IARCS Verification Seminar Series


Title: Automatic BlackBox Equivalence Checking

Speaker: Sorav Bansal    (bio) (bio)


Sorav Bansal is an Associate Professor and Microsoft Chair Professor at the CS department at IIT Delhi, and works in the areas of programming languages and operating systems. His primary research interests involve investigating superoptimization-based compiler design. His research papers have appeared at PLDI, ASPLOS, SOSP, OSDI, OOPSLA, SAT, etc. Sorav obtained his B.Tech. from IIT Delhi, and Ph.D. from Stanford University.


When: Tuesday, 07 September 2021 at 1900 hrs (IST)Slides  

Abstract:
Several important verification problems can be cast as equivalence checking problems. A large number of these equivalence proofs can be completed through bisimulation relation constructions.

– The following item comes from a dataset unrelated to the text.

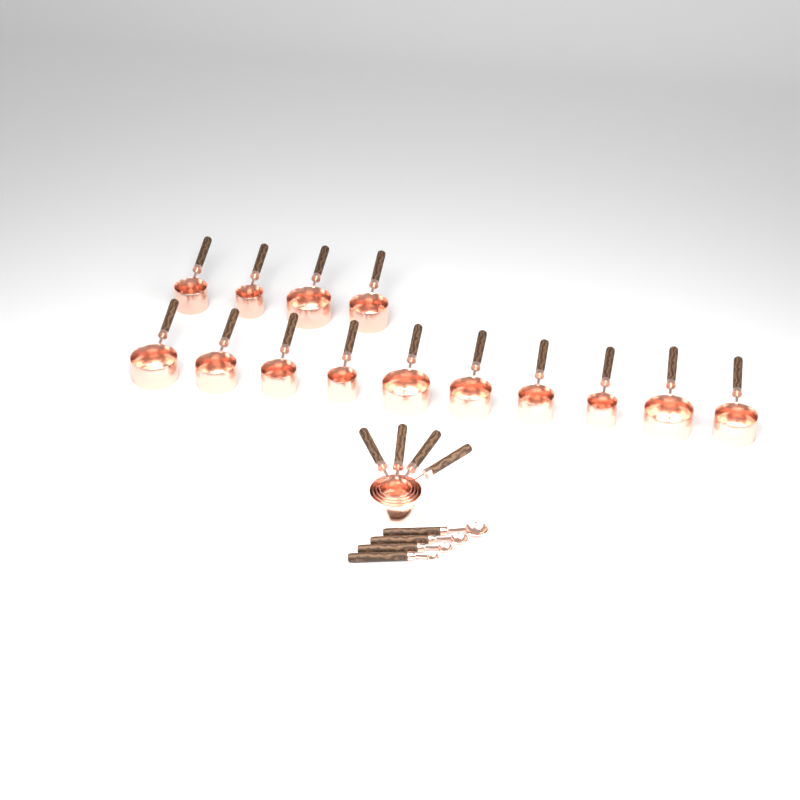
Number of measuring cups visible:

I will present our recently proposed algorithm, called Counter, to automatically compute equivalence (bisimulation) proofs across two programs, potentially written in different syntaxes, without prior knowledge of the exact differences between the two programs (blackbox). Counter has been successfully used to validate translations of C programs to highly optimized x86 assembly generated through modern compilers. Counter has also been used to verify C library implementations. Through our experiments, we have automatically generated proofs across complex compiler transformations and found several bugs in popular open source programs and general-purpose compilers. I will also briefly discuss the subtleties of checking equivalence for LLVM programs. Finally I will outline our recent efforts at automatic verification of C programs through the Counter algorithm.

This talk will be based on work published at APLAS 2017, HVC 2017, SAT 2018, PLDI 2020, and OOPSLA 2020. It will also include some of our ongoing work.